China approves COVID-19 vaccine for military use, skips final phase of testing
Ad5-nCoV vaccine has also been approved for human testing in Canada
China's military has received the green light to use a COVID-19 vaccine candidate developed by its research unit and CanSino Biologics after clinical trials proved it was safe and showed some efficacy, the company said on Monday.
The Ad5-nCoV is one of China's eight vaccine candidates approved for human trials at home and abroad for the respiratory disease caused by the new coronavirus. The shot also won approval for human testing in Canada.
China's Central Military Commission approved the use of the vaccine by the military on June 25 for a period of one year, CanSino said in a filing. The vaccine candidate was developed jointly by CanSino and a research institute at the Academy of Military Science.
"The Ad5-nCoV is currently limited to military use only and its use cannot be expanded to a broader vaccination range without the approval of the logistics support department," CanSino said, referring to the Central Military Commission department which approved the military use of the vaccine.
CanSino declined to disclose whether the inoculation of the vaccine candidate is mandatory or optional, citing commercial secrets, in an email to Reuters.
The military approval follows China's decision earlier this month to offer two other vaccine candidates to employees at state-owned firms travelling overseas.
The Phase 1 and 2 clinical trials of the CanSino's vaccine candidate showed it has the potential to prevent diseases caused by the coronavirus, which has killed more than 500,000 people globally, but its commercial success cannot be guaranteed, the company said.
Phase 3, which tests a vaccine's efficacy and safety on many thousands of people, is still to be completed. This step is usually considered the most important for wide spread approval, according to the U.S. Centers for Disease Control and Prevention.
Separately, AMS received an approval earlier this month to test its second experimental coronavirus vaccine in humans.
WATCH | WHO gives update on vaccine development for COVID-19:
A defining summer
No vaccine has yet been approved for commercial use against the illness caused by the new coronavirus, but more than a dozen vaccines from more than 100 candidates globally are being tested in humans.

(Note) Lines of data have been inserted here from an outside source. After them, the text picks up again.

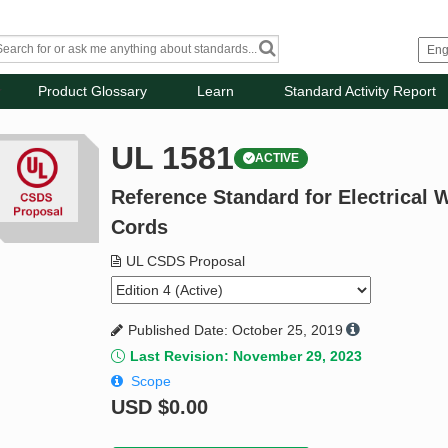
Product Glossary
Learn
Standard Activity Report
UL 1581
ACTIVE
Reference Standard for Electrical W
Cords
UL CSDS Proposal
Published Date: October 25, 2019
Last Revision: November 29, 2023
Scope
USD
$0.00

People on six continents already are getting jabs in the arm as the race for a vaccine enters a defining summer, with even bigger studies poised to prove if any shot really works — and maybe offer a reality check.
United Kingdom and Chinese researchers are already chasing the coronavirus beyond their borders, testing potential vaccines in Brazil and the United Arab Emirates because there are too few new infections at home to get clear answers.
The U.S. is set to open the largest trials — 30,000 people to test a government-created shot starting in July, followed about a month later with another 30,000 expected to test a U.K. one.
Those likely will be divided among Americans and volunteers in other countries such as Brazil or South Africa, Dr. Anthony Fauci of the National Institutes of Health told The Associated Press.
While he's optimistic, "we've been burned before," Fauci said.
"This isn't a race of who gets there first. This is get as many approved, safe and effective vaccines as you possibly can," he said.
Vaccine experts say it's time to set public expectations. Many scientists don't expect a coronavirus vaccine to be nearly as protective as the measles shot.
If the best COVID-19 vaccine is only 50 per cent effective, "that's still to me a great vaccine," said Dr. Drew Weissman of the University of Pennsylvania.
"We need to start having this conversation now," so people won't be surprised, he said.
And for all the government promises of stockpiling doses in hopes of starting vaccinations by year's end, here's the catch: Even if a shot pans out — and it's one that your country stockpiled — only some high-risk people, such as essential workers, go to the front of a very long line.
"Will you and I get vaccinated this year? No way," said Duke University health economist David Ridley.